HMS Aladar Youssanoff (Note: Also known as Aladir Useynov or Yusanoff) was a Russian cargo-tanking steel steamship for the transportation of dry cargo, as well as oil and kerosene in bulk which was seized by the British Royal Navy and used as seaplane tender in 1919 alongside HMS Orlionoch.

== History ==
Originally named Aleydar Useynov (Алейдаръ Усейновъ), it belonged to Mammad Baghir Huseynov, an Azerbaijani merchant and oil baron from Baku who named it after his youngest son Aliheydar Huseynov. Build by Sormovo Machine Works in 1905, Nizhny Novgorod it was a private oil tanker until 1918.

=== Russian Civil War ===
During the Russian Civil War, it was seized by No. 266 Squadron RAF in 1919 who placed 2 Short Type 184 on its board and converted to seaplane carrier. Becoming a part of British Caspian Flotilla, it participated in the Battle of Alexandrovsky Fort in May 1919 against a Bolshevik flotilla. It soon encountered technical problems and constant sabotage by Russian mariners, therefore it was decided to transfer planes to HMS Orlionoch for further operations. The ship along with seaplanes, was also transferred to the Denikin Army in August 1919, who in October 1919 gave it a new name Volga.

=== USSR ===
After the Soviet invasion of Azerbaijan, it was seized by Bolshevik forces on 18 May 1920 near Enzeli and was renamed Alyosha Japaridze after Prokofy Dzhaparidze, a member of 26 Baku Commissars.
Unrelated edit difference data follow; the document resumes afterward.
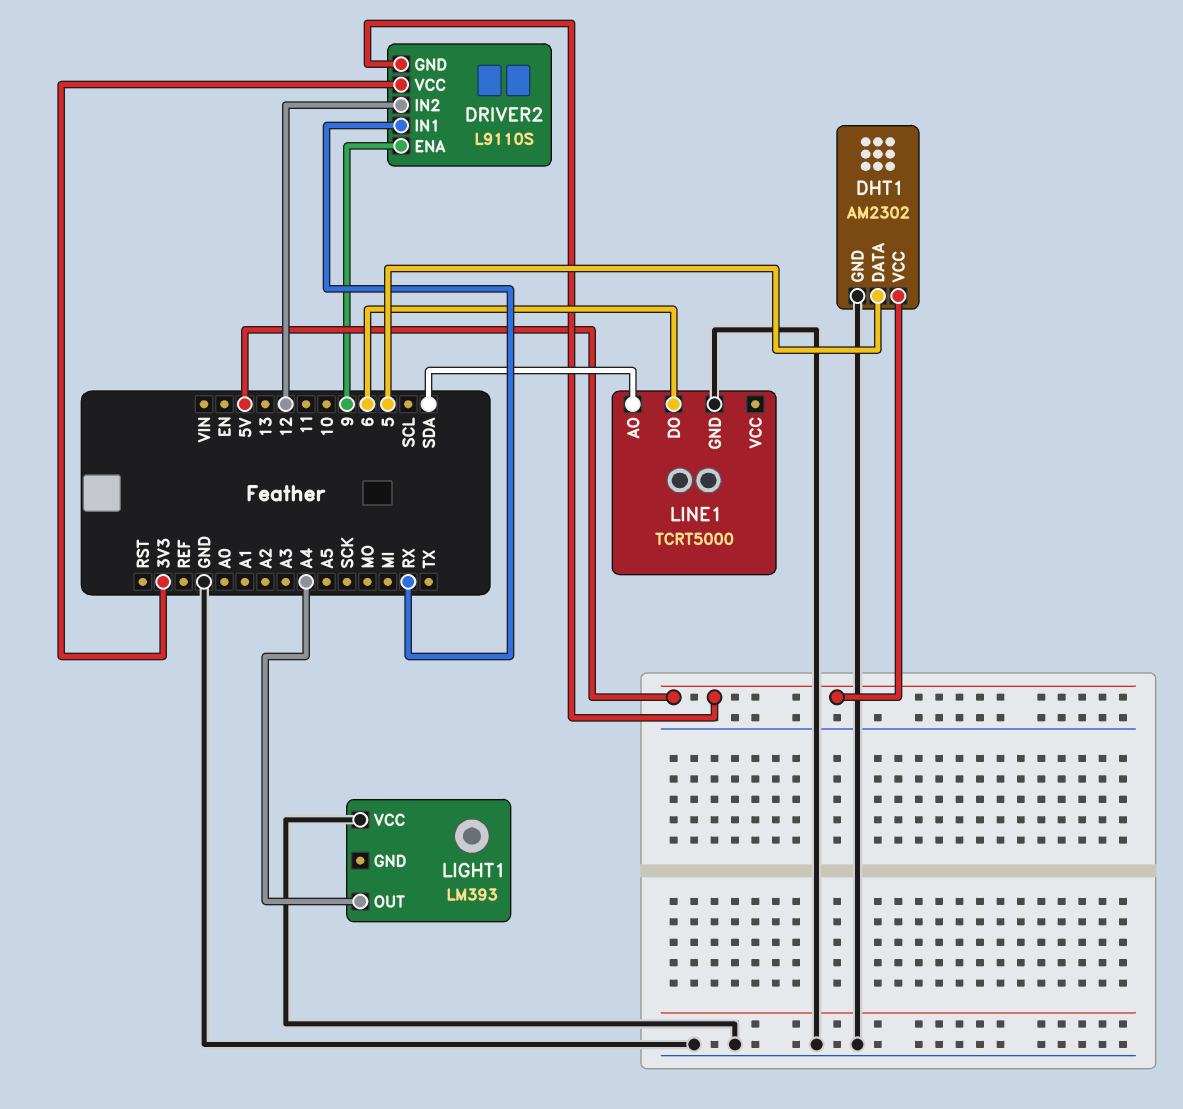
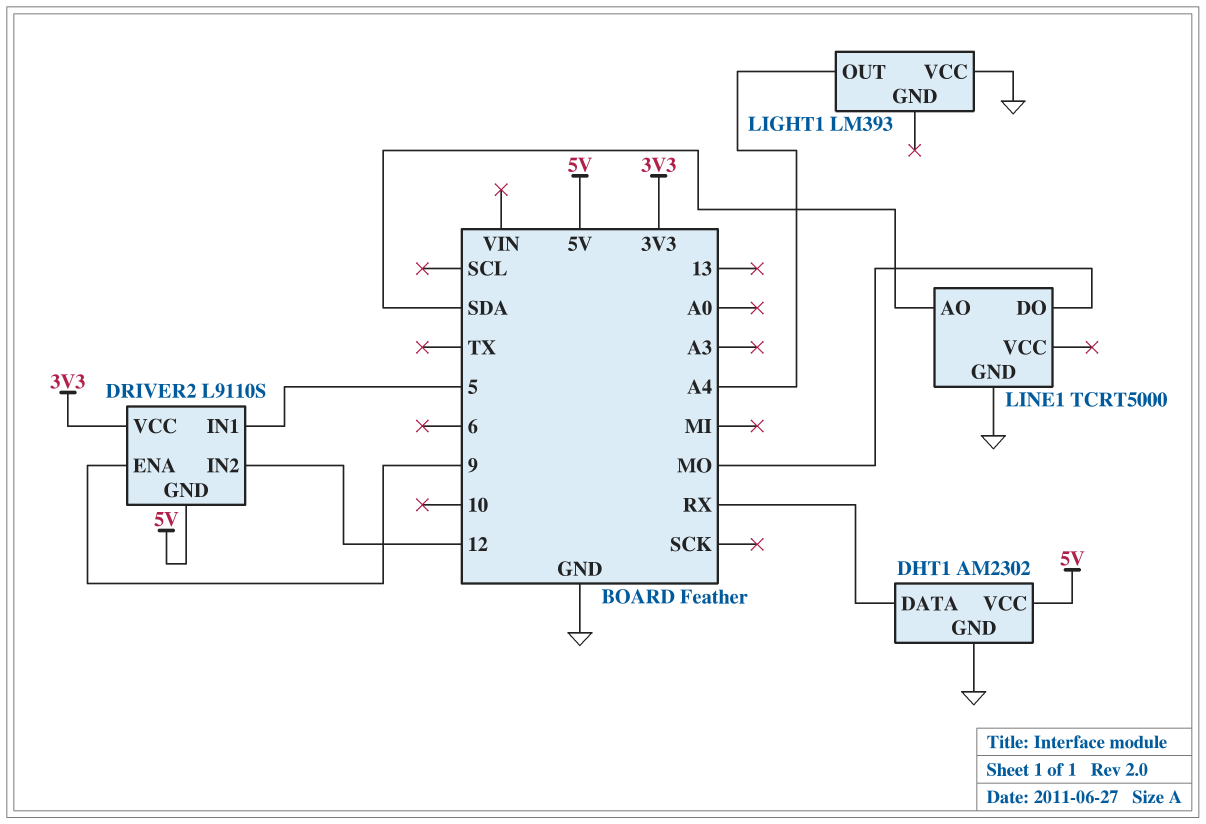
DHT1 pin DATA: 5 -> RX
DRIVER2 pin IN1: RX -> 5
LINE1 pin DO: 6 -> MO

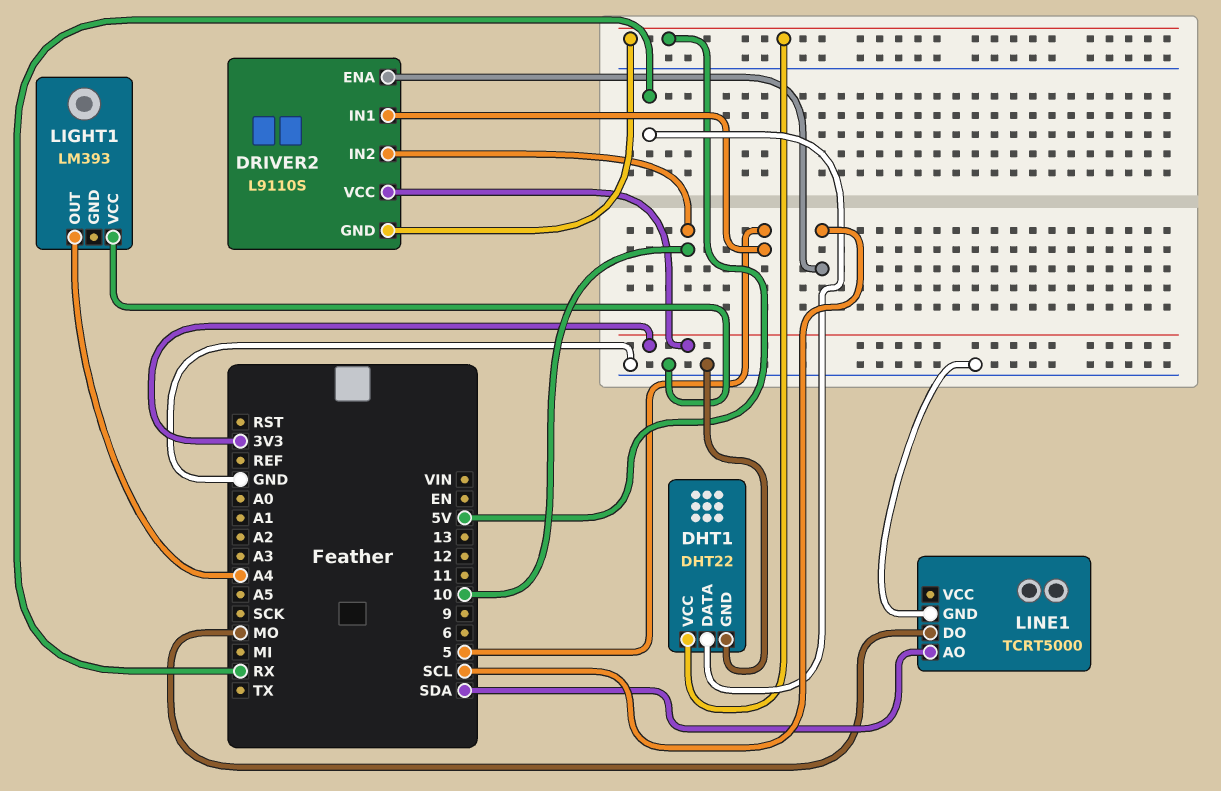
DHT1: AM2302 -> DHT22
DRIVER2 pin ENA: 9 -> SCL
DRIVER2 pin IN2: 12 -> 10

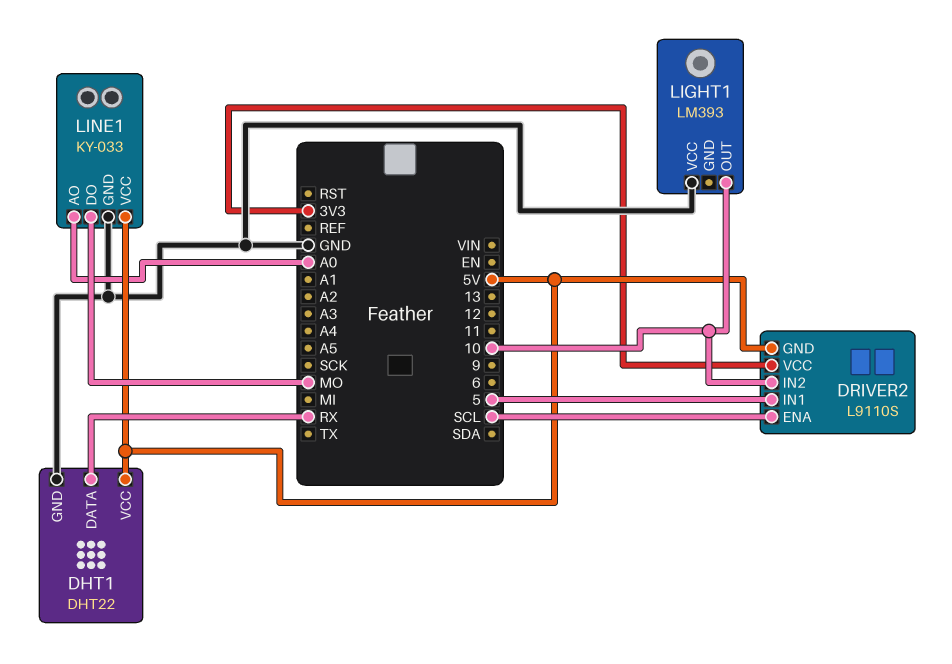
LIGHT1 pin OUT: A4 -> 10
LINE1: TCRT5000 -> KY-033
LINE1 pin AO: SDA -> A0
LINE1 pin VCC: none -> 5V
On 26 May 1935 steamer Japaridze unsuccessfully participated in rescue operation of tanker Soviet Azerbaijan (Советский Азербайджан), which exploded during the run Krasnovodsk-Astrakhan with 27 men being lost while ship sunk. Which caused a huge legal process involving Procurator General of the Soviet Union Andrey Vyshinsky.

During World War II, it was given callsign UNSL. It towed lighter No.3032 from Baku to Astrakhan in July 1943, and lighter sank during the storm while all crewmembers were saved by Japaridze. It was used up until 1950s by Soviet Caspian Flotilla.